Amazon S3

The Amazon S3 component lets you pull files or folders from an S3 bucket into your Nappai workflow. You can choose to read a single file, a whole folder, or a list of files that are referenced in other data objects. The component can also download the file contents or just return the file paths.

How it Works

When you run the component, it connects to Amazon S3 using the credentials you set up in Nappai.

If you give it a S3 Object (a single file) it downloads that file.
If you give it a S3 Prefix (a folder path) it walks through the folder, optionally filtering files with regular expressions.
If you provide a list of data objects that contain S3 keys or prefixes, the component reads each one and pulls the corresponding files.

The component can also keep track of which files it has already processed using a small SQLite database (the “Check Point” settings). This is useful when you run the component many times and only want to process new files.

Inputs

Data with file: A list of data objects that contain S3 keys or prefixes. The component will read each entry and fetch the referenced files.
S3 Object: Select a single file from your S3 bucket.
S3 Prefix: Select a folder (prefix) inside your S3 bucket.
Always Include Regex: A comma‑separated list of regular expressions. Files that match any of these patterns will always be included, even if they would otherwise be excluded.
S3 Session Token: Optional session token for temporary credentials.
Batch Size: Number of files to process in one batch when crawling a folder.
Check Point Database: Name of the SQLite database that stores which files have already been processed.
Check Point Database Directory: Folder where the checkpoint database file is stored.
Check Point Table: Table name inside the checkpoint database.
S3 Object Key: Key name inside a data object that holds the S3 object path to load.
S3 Prefix Key: Key name inside a data object that holds the S3 prefix (folder) to load.
Download File content: If checked, the component will download the file contents and return them as part of the output.
File Type: Choose “all” to load every file type, or “documents” to load only text and image files.
Ignore Files Regex: A comma‑separated list of regular expressions. Files that match any of these patterns will be skipped.
Max Concurrency: Maximum number of parallel operations when crawling the bucket.
Max Concurrency Download: Maximum number of parallel downloads when pulling files.
Max Depth: How deep the crawler will go into sub‑folders.
Crawl Only Folders: If checked, the crawler will only list folders and ignore files.

Credential
This component requires an AWS S3 bucket credential.

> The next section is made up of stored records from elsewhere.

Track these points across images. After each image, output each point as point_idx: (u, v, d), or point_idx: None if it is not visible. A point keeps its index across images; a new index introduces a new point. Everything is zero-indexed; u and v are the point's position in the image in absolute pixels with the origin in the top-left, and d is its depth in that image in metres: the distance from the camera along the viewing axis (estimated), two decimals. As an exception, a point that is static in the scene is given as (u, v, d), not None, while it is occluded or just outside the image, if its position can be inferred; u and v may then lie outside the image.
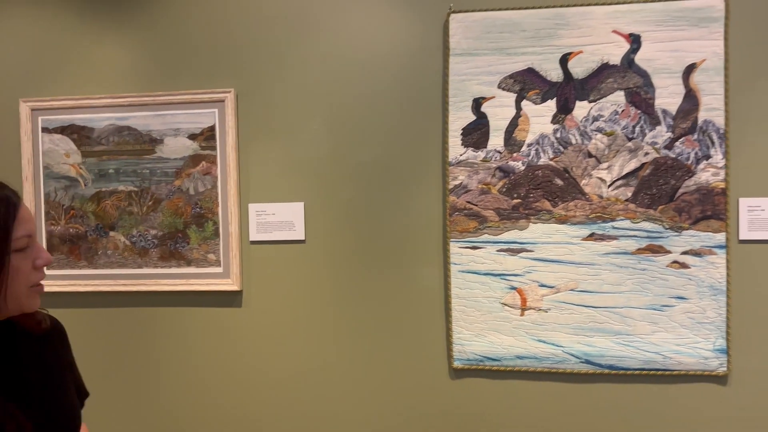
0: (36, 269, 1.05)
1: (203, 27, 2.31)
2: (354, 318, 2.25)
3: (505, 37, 2.14)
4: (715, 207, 2.06)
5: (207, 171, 2.29)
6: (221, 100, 2.27)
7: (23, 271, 1.02)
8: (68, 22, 2.38)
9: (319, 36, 2.25)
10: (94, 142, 2.35)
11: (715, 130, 2.06)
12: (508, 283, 2.15)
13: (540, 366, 2.14)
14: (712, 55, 2.05)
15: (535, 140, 2.14)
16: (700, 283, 2.06)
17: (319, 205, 2.25)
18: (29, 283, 1.04)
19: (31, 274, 1.04)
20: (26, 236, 1.02)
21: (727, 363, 2.05)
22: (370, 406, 2.24)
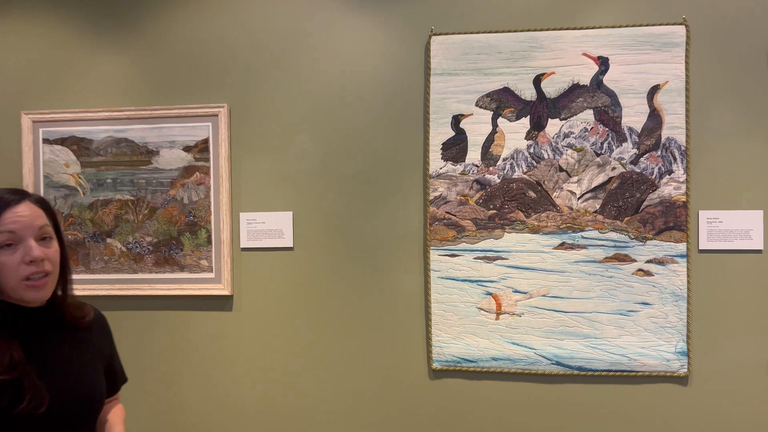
0: (25, 264, 1.15)
1: (198, 45, 2.43)
2: (339, 321, 2.37)
3: (483, 59, 2.28)
4: (676, 219, 2.20)
5: (200, 181, 2.41)
6: (215, 115, 2.39)
7: (9, 265, 1.14)
8: (69, 39, 2.50)
9: (307, 56, 2.38)
10: (93, 153, 2.47)
11: (677, 147, 2.20)
12: (484, 288, 2.29)
13: (514, 367, 2.27)
14: (674, 77, 2.20)
15: (510, 155, 2.28)
16: (662, 289, 2.20)
17: (307, 215, 2.38)
18: (20, 277, 1.15)
19: (20, 269, 1.15)
20: (6, 233, 1.13)
21: (688, 364, 2.19)
22: (355, 404, 2.36)
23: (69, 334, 1.28)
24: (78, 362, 1.27)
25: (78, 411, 1.23)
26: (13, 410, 1.10)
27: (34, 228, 1.18)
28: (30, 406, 1.11)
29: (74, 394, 1.22)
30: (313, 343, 2.38)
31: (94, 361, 1.33)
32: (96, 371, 1.33)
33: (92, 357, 1.33)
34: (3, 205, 1.15)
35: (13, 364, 1.12)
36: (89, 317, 1.34)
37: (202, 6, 2.43)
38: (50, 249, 1.20)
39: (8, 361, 1.12)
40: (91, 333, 1.35)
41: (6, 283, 1.16)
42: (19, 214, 1.16)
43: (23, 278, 1.16)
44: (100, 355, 1.37)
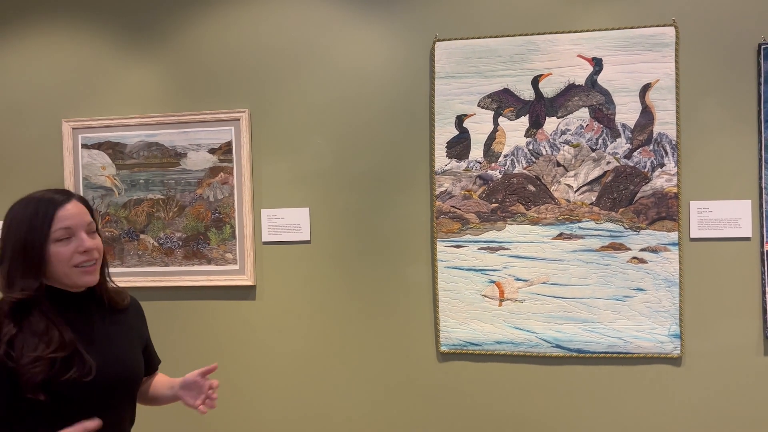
0: (79, 254, 1.33)
1: (221, 55, 2.64)
2: (353, 308, 2.55)
3: (484, 62, 2.44)
4: (668, 209, 2.34)
5: (225, 181, 2.61)
6: (237, 119, 2.60)
7: (64, 255, 1.32)
8: (103, 52, 2.72)
9: (321, 63, 2.56)
10: (127, 156, 2.69)
11: (668, 142, 2.34)
12: (487, 277, 2.45)
13: (516, 350, 2.43)
14: (664, 75, 2.33)
15: (510, 152, 2.44)
16: (656, 276, 2.34)
17: (323, 210, 2.57)
18: (71, 263, 1.33)
19: (73, 258, 1.33)
20: (64, 228, 1.31)
21: (681, 346, 2.33)
22: (369, 385, 2.54)
23: (109, 316, 1.46)
24: (119, 340, 1.45)
25: (120, 383, 1.40)
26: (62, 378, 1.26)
27: (83, 223, 1.36)
28: (79, 375, 1.28)
29: (117, 368, 1.39)
30: (329, 329, 2.57)
31: (133, 340, 1.51)
32: (135, 349, 1.51)
33: (131, 336, 1.51)
34: (56, 204, 1.33)
35: (65, 343, 1.28)
36: (127, 301, 1.54)
37: (224, 19, 2.63)
38: (97, 240, 1.39)
39: (62, 340, 1.28)
40: (129, 315, 1.53)
41: (59, 270, 1.32)
42: (69, 211, 1.34)
43: (75, 265, 1.33)
44: (138, 336, 1.55)
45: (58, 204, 1.33)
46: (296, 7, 2.58)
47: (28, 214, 1.31)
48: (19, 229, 1.31)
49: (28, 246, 1.30)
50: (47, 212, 1.31)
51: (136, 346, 1.53)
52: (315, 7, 2.57)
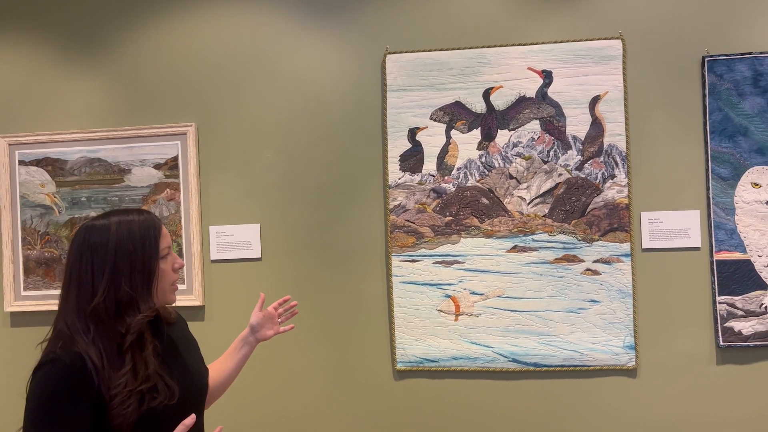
0: (174, 271, 1.36)
1: (166, 67, 2.56)
2: (307, 327, 2.48)
3: (435, 75, 2.42)
4: (620, 220, 2.34)
5: (171, 197, 2.52)
6: (183, 133, 2.51)
7: (167, 272, 1.34)
8: (42, 64, 2.61)
9: (270, 75, 2.51)
10: (68, 173, 2.57)
11: (619, 153, 2.35)
12: (443, 291, 2.41)
13: (473, 365, 2.39)
14: (613, 88, 2.36)
15: (463, 164, 2.42)
16: (609, 287, 2.34)
17: (274, 226, 2.50)
18: (170, 281, 1.35)
19: (171, 275, 1.35)
20: (167, 247, 1.34)
21: (636, 358, 2.33)
22: (323, 406, 2.47)
23: (167, 333, 1.42)
24: (186, 354, 1.44)
25: (199, 396, 1.42)
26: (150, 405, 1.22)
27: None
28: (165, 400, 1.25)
29: (193, 383, 1.39)
30: (281, 349, 2.48)
31: (195, 350, 1.52)
32: (199, 359, 1.51)
33: (192, 347, 1.51)
34: (159, 222, 1.36)
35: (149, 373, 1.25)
36: (174, 314, 1.52)
37: (170, 30, 2.56)
38: None
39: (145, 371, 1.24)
40: (181, 327, 1.52)
41: (163, 287, 1.33)
42: (166, 231, 1.37)
43: (171, 283, 1.36)
44: (195, 344, 1.55)
45: (159, 222, 1.36)
46: (244, 18, 2.53)
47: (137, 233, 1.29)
48: (133, 249, 1.28)
49: (145, 265, 1.29)
50: (156, 229, 1.32)
51: (199, 355, 1.52)
52: (263, 19, 2.52)
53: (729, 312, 2.28)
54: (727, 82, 2.30)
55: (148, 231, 1.31)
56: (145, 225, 1.32)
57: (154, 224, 1.33)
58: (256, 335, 1.66)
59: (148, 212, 1.37)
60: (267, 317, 1.66)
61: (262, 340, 1.67)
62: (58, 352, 1.18)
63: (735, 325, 2.28)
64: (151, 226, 1.32)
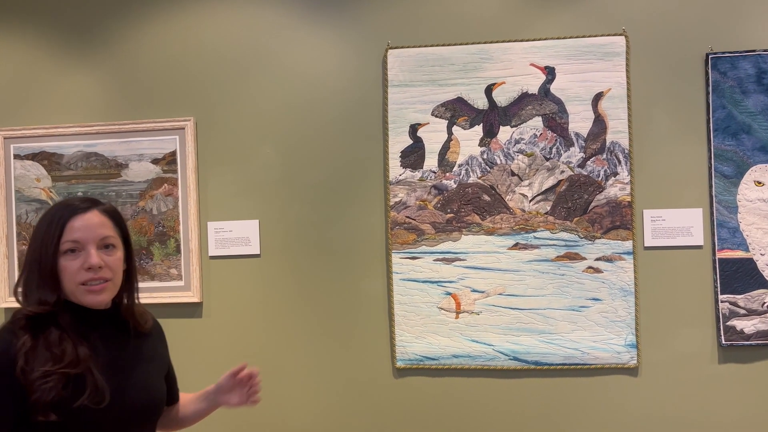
0: (84, 270, 1.22)
1: (166, 61, 2.53)
2: (306, 325, 2.46)
3: (437, 70, 2.40)
4: (622, 218, 2.33)
5: (169, 192, 2.49)
6: (182, 128, 2.48)
7: (70, 270, 1.21)
8: (39, 57, 2.57)
9: (270, 70, 2.48)
10: (64, 168, 2.54)
11: (621, 150, 2.33)
12: (443, 289, 2.39)
13: (473, 363, 2.37)
14: (616, 84, 2.34)
15: (464, 161, 2.40)
16: (611, 285, 2.32)
17: (273, 223, 2.47)
18: (77, 281, 1.22)
19: (79, 274, 1.21)
20: (73, 241, 1.21)
21: (637, 356, 2.31)
22: (323, 404, 2.44)
23: (133, 339, 1.34)
24: (141, 366, 1.34)
25: (139, 412, 1.29)
26: (74, 403, 1.15)
27: (96, 236, 1.23)
28: (91, 401, 1.17)
29: (137, 396, 1.28)
30: (281, 347, 2.46)
31: (157, 367, 1.40)
32: (158, 376, 1.40)
33: (154, 363, 1.40)
34: (71, 212, 1.23)
35: (78, 359, 1.18)
36: (150, 324, 1.41)
37: (168, 23, 2.53)
38: (112, 257, 1.26)
39: (75, 356, 1.18)
40: (153, 339, 1.42)
41: (67, 286, 1.23)
42: (83, 222, 1.23)
43: (80, 283, 1.22)
44: (161, 361, 1.44)
45: (73, 213, 1.23)
46: (244, 12, 2.50)
47: (44, 224, 1.23)
48: (36, 238, 1.23)
49: (42, 257, 1.21)
50: (60, 221, 1.21)
51: (160, 373, 1.42)
52: (263, 13, 2.49)
53: (731, 311, 2.27)
54: (731, 79, 2.28)
55: (51, 223, 1.22)
56: (54, 216, 1.23)
57: (62, 215, 1.22)
58: (219, 397, 1.51)
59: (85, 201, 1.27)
60: (238, 383, 1.50)
61: (223, 405, 1.53)
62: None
63: (737, 324, 2.27)
64: (58, 218, 1.22)
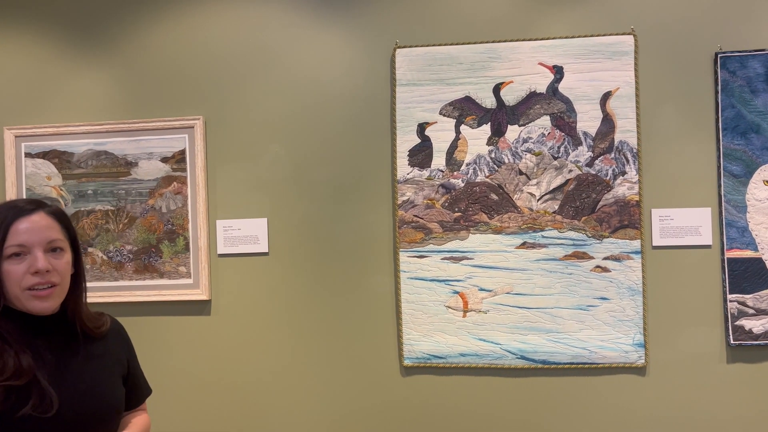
0: (30, 274, 1.17)
1: (175, 60, 2.54)
2: (314, 323, 2.46)
3: (445, 69, 2.41)
4: (631, 217, 2.32)
5: (178, 191, 2.51)
6: (191, 127, 2.50)
7: (15, 274, 1.17)
8: (49, 56, 2.59)
9: (278, 69, 2.49)
10: (74, 166, 2.56)
11: (629, 150, 2.33)
12: (451, 288, 2.39)
13: (481, 362, 2.37)
14: (624, 84, 2.34)
15: (472, 160, 2.40)
16: (619, 285, 2.32)
17: (281, 221, 2.48)
18: (23, 287, 1.17)
19: (25, 279, 1.17)
20: (16, 245, 1.17)
21: (645, 355, 2.31)
22: (330, 403, 2.45)
23: (83, 344, 1.29)
24: (92, 371, 1.28)
25: (92, 419, 1.24)
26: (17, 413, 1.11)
27: (43, 240, 1.19)
28: (36, 411, 1.13)
29: (87, 403, 1.23)
30: (288, 345, 2.47)
31: (111, 370, 1.34)
32: (112, 381, 1.34)
33: (108, 366, 1.34)
34: (16, 213, 1.19)
35: (22, 370, 1.13)
36: (105, 327, 1.35)
37: (178, 22, 2.54)
38: (59, 261, 1.22)
39: (17, 366, 1.13)
40: (108, 342, 1.36)
41: (11, 291, 1.18)
42: (29, 224, 1.18)
43: (27, 288, 1.18)
44: (118, 365, 1.37)
45: (18, 215, 1.19)
46: (253, 11, 2.51)
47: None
48: None
49: None
50: (3, 224, 1.17)
51: (114, 377, 1.35)
52: (272, 12, 2.50)
53: (740, 310, 2.26)
54: (740, 78, 2.28)
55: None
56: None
57: (7, 215, 1.18)
58: None
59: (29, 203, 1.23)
60: None
61: None
62: None
63: (746, 324, 2.26)
64: (1, 220, 1.17)
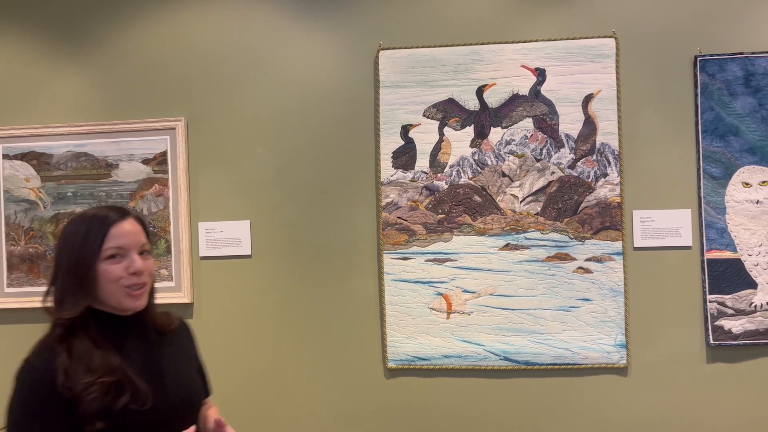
0: (128, 275, 1.28)
1: (156, 61, 2.52)
2: (297, 325, 2.45)
3: (428, 71, 2.41)
4: (612, 219, 2.34)
5: (159, 193, 2.48)
6: (172, 128, 2.47)
7: (114, 274, 1.26)
8: (28, 56, 2.56)
9: (261, 70, 2.48)
10: (53, 168, 2.52)
11: (611, 152, 2.35)
12: (435, 289, 2.39)
13: (464, 364, 2.38)
14: (606, 86, 2.35)
15: (456, 162, 2.41)
16: (601, 286, 2.34)
17: (264, 223, 2.47)
18: (121, 285, 1.27)
19: (123, 278, 1.27)
20: (116, 247, 1.27)
21: (627, 356, 2.33)
22: (314, 405, 2.44)
23: (159, 340, 1.39)
24: (174, 364, 1.39)
25: (181, 410, 1.34)
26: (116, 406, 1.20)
27: (137, 243, 1.31)
28: (134, 404, 1.22)
29: (177, 392, 1.34)
30: (272, 348, 2.45)
31: (188, 362, 1.47)
32: (191, 371, 1.46)
33: (186, 360, 1.46)
34: (110, 221, 1.29)
35: (112, 368, 1.23)
36: (175, 324, 1.46)
37: (159, 22, 2.52)
38: (148, 262, 1.33)
39: (107, 365, 1.23)
40: (180, 338, 1.48)
41: (108, 289, 1.27)
42: (123, 229, 1.29)
43: (126, 286, 1.28)
44: (192, 359, 1.51)
45: (112, 221, 1.29)
46: (236, 12, 2.49)
47: (81, 231, 1.28)
48: (72, 246, 1.27)
49: (80, 263, 1.25)
50: (101, 229, 1.27)
51: (192, 369, 1.48)
52: (255, 13, 2.49)
53: (719, 311, 2.29)
54: (719, 81, 2.31)
55: (90, 230, 1.27)
56: (93, 223, 1.28)
57: (102, 222, 1.28)
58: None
59: (117, 211, 1.32)
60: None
61: None
62: (30, 358, 1.23)
63: (725, 324, 2.29)
64: (99, 225, 1.28)
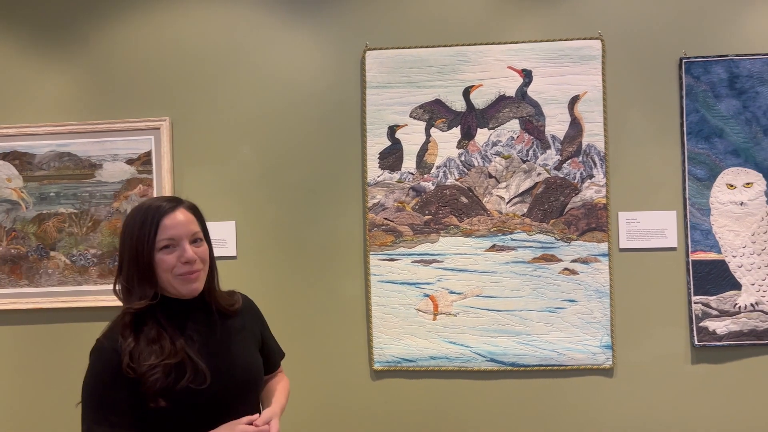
0: (181, 263, 1.33)
1: (141, 60, 2.49)
2: (283, 327, 2.42)
3: (415, 72, 2.40)
4: (598, 220, 2.35)
5: (144, 193, 2.46)
6: (157, 128, 2.45)
7: (168, 264, 1.33)
8: (10, 55, 2.52)
9: (247, 70, 2.46)
10: (36, 168, 2.49)
11: (597, 153, 2.36)
12: (421, 291, 2.39)
13: (451, 365, 2.38)
14: (592, 87, 2.36)
15: (442, 163, 2.40)
16: (587, 287, 2.34)
17: (250, 224, 2.45)
18: (175, 273, 1.34)
19: (176, 267, 1.34)
20: (168, 239, 1.33)
21: (612, 357, 2.33)
22: (300, 406, 2.42)
23: (221, 321, 1.45)
24: (234, 344, 1.45)
25: (239, 387, 1.40)
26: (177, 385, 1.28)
27: (188, 233, 1.36)
28: (193, 383, 1.30)
29: (234, 372, 1.40)
30: (257, 349, 2.44)
31: (248, 343, 1.51)
32: (250, 351, 1.50)
33: (246, 340, 1.50)
34: (162, 212, 1.35)
35: (175, 350, 1.31)
36: (238, 305, 1.52)
37: (144, 21, 2.49)
38: (201, 249, 1.39)
39: (171, 347, 1.31)
40: (243, 318, 1.53)
41: (164, 278, 1.34)
42: (174, 220, 1.35)
43: (179, 274, 1.34)
44: (253, 337, 1.54)
45: (164, 212, 1.35)
46: (221, 11, 2.48)
47: (137, 223, 1.34)
48: (131, 238, 1.34)
49: (139, 254, 1.33)
50: (153, 220, 1.33)
51: (252, 348, 1.52)
52: (241, 12, 2.47)
53: (704, 312, 2.30)
54: (704, 83, 2.32)
55: (144, 223, 1.33)
56: (146, 214, 1.34)
57: (155, 214, 1.34)
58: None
59: (170, 201, 1.38)
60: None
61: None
62: (100, 339, 1.34)
63: (710, 325, 2.30)
64: (151, 216, 1.34)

Go to the Credentials section of Nappai and create a new credential of type “AWS S3 bucket”.

Enter your AWS Access Key, AWS Secret Access Key, S3 Bucket name, and AWS Region.

In the component, select this credential from the Credential dropdown.
The credential fields (Access Key, Secret Key, Bucket, Region) are not shown in the input list because they are supplied through the credential.

Outputs

Data: A list of Data objects that contain the text content of each file and metadata such as file name and path.
Files: A list of Data objects that contain file paths (and optionally the file content if “Download File content” is enabled).

Usage Example

Create a credential: In the Credentials tab, add an “AWS S3 bucket” credential with your AWS keys, bucket name, and region.
Add the Amazon S3 component to your workflow.
Select the credential from the component’s Credential field.
Choose a S3 Prefix (e.g., reports/2024/) to load all files in that folder.
Set File Type to “documents” if you only want text and image files.
Enable “Download File content” if you need the actual file data in the output.
Connect the “Data” output to the next component that will process the text (e.g., a text summarizer).
Run the workflow. The component will list the files in the chosen folder, download them if requested, and pass the results downstream.

Text Extractor – Pulls text from PDFs or images.
File Processor – Performs operations on a list of file paths.
Data Enricher – Adds metadata to data objects.

Tips and Best Practices

Use Always Include Regex to guarantee that critical files are never missed, even if you set a broad ignore pattern.
Keep Batch Size and Max Concurrency moderate (e.g., 10–20) to avoid overwhelming your network or the S3 service.
Store the checkpoint database in a shared location if you run the workflow on multiple machines.
If you only need file names, leave “Download File content” unchecked to speed up the run.

Security Considerations

Store your AWS credentials in Nappai’s secure credential store; never hard‑code them in the workflow.
The component uses the standard AWS SDK, so it respects IAM policies attached to the credentials.
If you enable “Download File content”, the file data is held in memory only for the duration of the workflow run.
Use the checkpoint database to avoid re‑processing sensitive files multiple times.